Several analysts have questioned how it is that fewer banks restated financial results after the financial crisis than before. That there has been a decline in restatements by companies that declared their financial strength only weeks and months before their entire industry came to the brink of insolvency in 2008 raises questions as to the reliability of financial reporting.
That fewer securities cases involve financial restatements and GAAP violations might even suggest that fewer companies are acknowledging, or being forced to acknowledge, the inaccuracies in their financial reporting.
So, like, (1) fair, though (2) less so after Groupon, but (3) maybe you should be looking into the reliability of financial reporting, guy who gets paid millions of dollars to vigorously advocate on behalf of institutional investors who have been ripped off by shoddy financial reporting!
One thing to take away from this is that several of your most important (? loudest and most punitive, anyway) watchdogs over public companies – the SEC, securities class action firms, William Cohan – are at their best in reacting to shenanigans that are either formally obvious (saying in big bold letters in your S-1 “here is where the misleading financial metrics start!”) or have already been confessed (saying in your earnings 8-K/A … well, saying much of anything in an 8-K/A).

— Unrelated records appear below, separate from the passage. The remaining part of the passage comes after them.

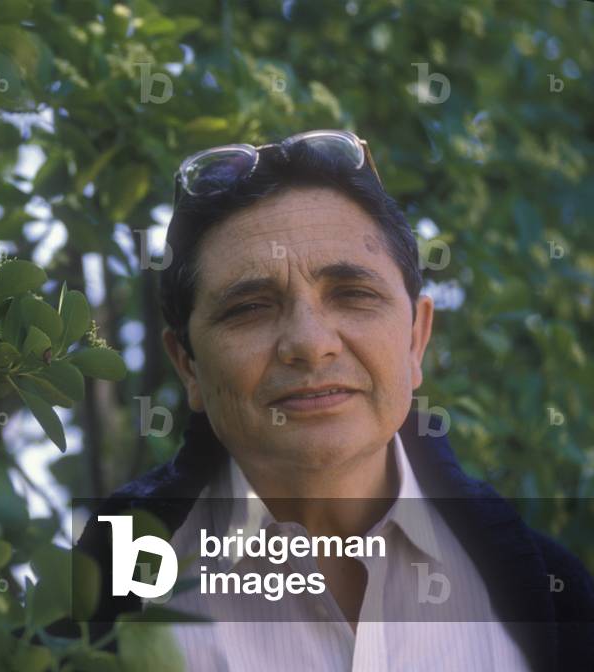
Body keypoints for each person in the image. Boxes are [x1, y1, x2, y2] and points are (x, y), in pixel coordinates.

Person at [72, 130, 594, 671]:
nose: (310, 343)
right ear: (189, 366)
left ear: (416, 338)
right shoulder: (107, 586)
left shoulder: (558, 599)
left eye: (353, 295)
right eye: (250, 307)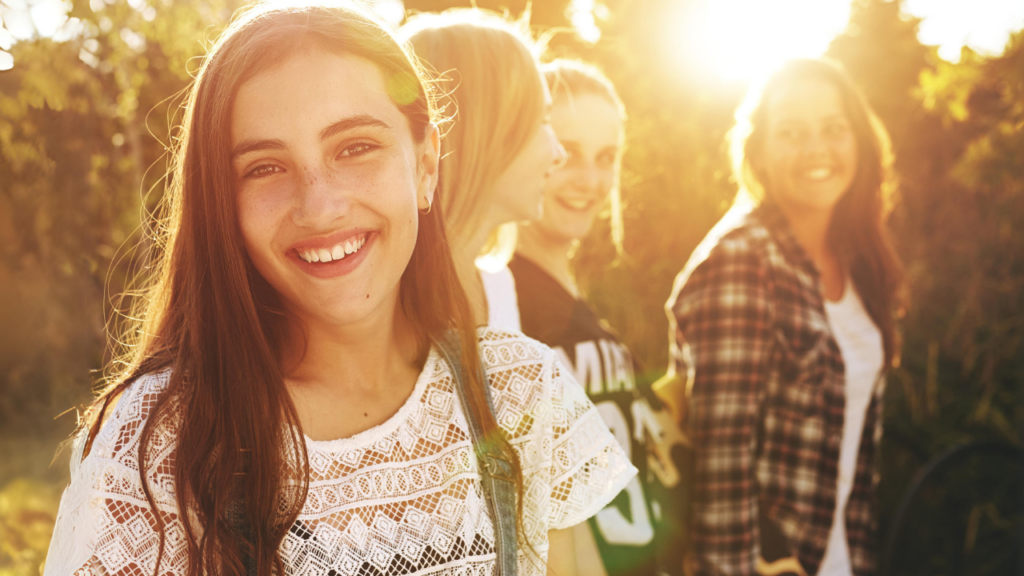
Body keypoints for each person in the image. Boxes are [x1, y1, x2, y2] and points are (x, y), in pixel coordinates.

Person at [42, 3, 636, 575]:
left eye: (355, 148)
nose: (319, 206)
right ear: (223, 204)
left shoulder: (519, 393)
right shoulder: (162, 443)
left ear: (426, 166)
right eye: (265, 167)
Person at [657, 59, 904, 576]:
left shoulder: (856, 259)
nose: (816, 149)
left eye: (833, 129)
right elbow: (720, 471)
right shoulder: (744, 261)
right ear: (761, 156)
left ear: (857, 140)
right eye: (791, 133)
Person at [511, 59, 690, 576]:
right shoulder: (501, 301)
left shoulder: (575, 303)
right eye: (566, 154)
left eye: (606, 157)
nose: (589, 179)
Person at [398, 9, 566, 330]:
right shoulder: (383, 305)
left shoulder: (498, 288)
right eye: (543, 121)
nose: (559, 154)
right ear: (486, 133)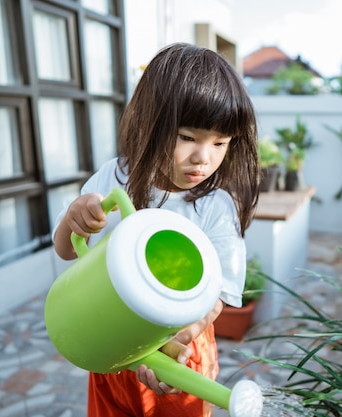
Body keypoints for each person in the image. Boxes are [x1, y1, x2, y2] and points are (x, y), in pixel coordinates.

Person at [52, 42, 260, 417]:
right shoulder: (113, 178)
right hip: (110, 341)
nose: (204, 157)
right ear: (151, 121)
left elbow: (218, 297)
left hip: (180, 353)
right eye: (188, 137)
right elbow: (66, 250)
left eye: (220, 143)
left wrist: (176, 341)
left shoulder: (214, 207)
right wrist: (74, 218)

This doesn’t leave the JOBS Act off the hook, by the way – it also softens the requirement that sub-$1bn public companies get their auditor to certify the quality of their internal controls, whose quality in the case of Groupon appears to be certifiably poor. And unlike the SEC and the plaintiffs’ lawyers, auditors actually are in the business of micromanaging their clients’ accounting function to make sure they’re not fudging the numbers.** There’s probably not much reason to worry about the mini-Groupons of the future taking their nonstandard-accounting embarrassment offline into a private chat with the SEC; there’s a lot more reason to worry about softening their requirements to report to one of the few watchdogs who might keep an eye on the bits that could actually matter.

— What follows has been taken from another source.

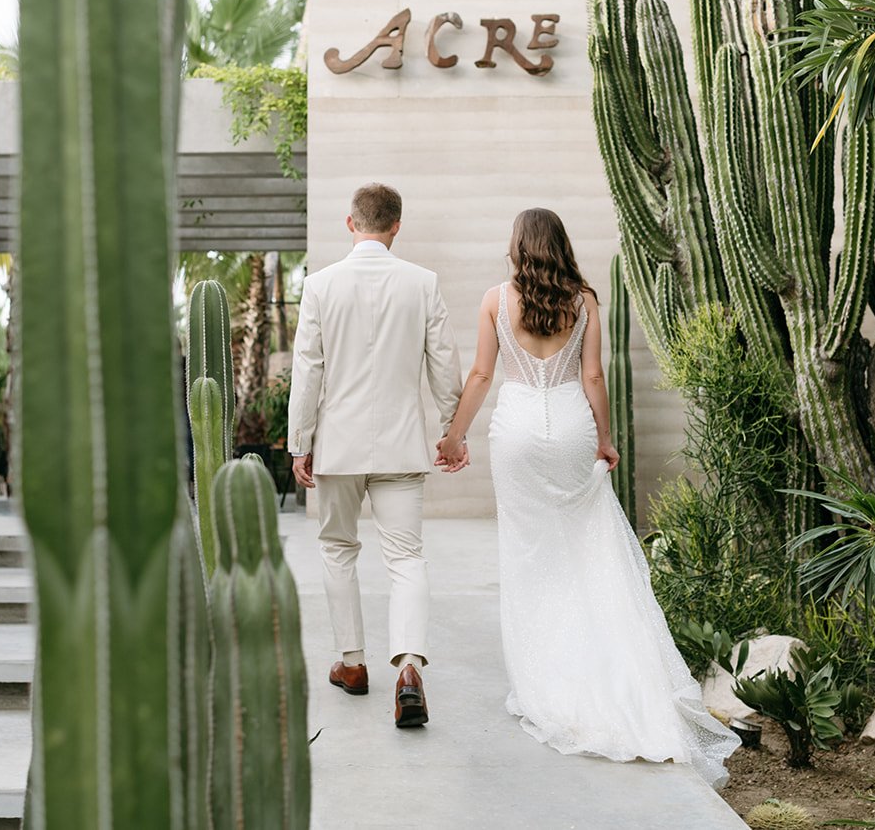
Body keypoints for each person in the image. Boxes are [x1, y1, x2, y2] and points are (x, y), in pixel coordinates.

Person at [436, 208, 740, 784]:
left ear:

In Wake of Groupon Issues, Critics Wary of JOBS Act [WSJ]
Will the JOBS Act Mean More Surprises Like Groupon’s? [Bloomberg]
Understanding the Dip in Class-Action Securities Settlements [DealBook]
* Or more realistically, in the absence of public ridicule, the SEC would not have corrected it and you wouldn’t have heard about it until – well, also before launch, because there it’d be in the S-1, and you’d be hearing about it from all the people making fun of it, sort of like you did anyway, only this time you’d have less time to forget about it before the launch of the IPO because it’d still be screwy when they went effective.
** Nah, kidding. But it’s more their function than anyone else’s, I guess.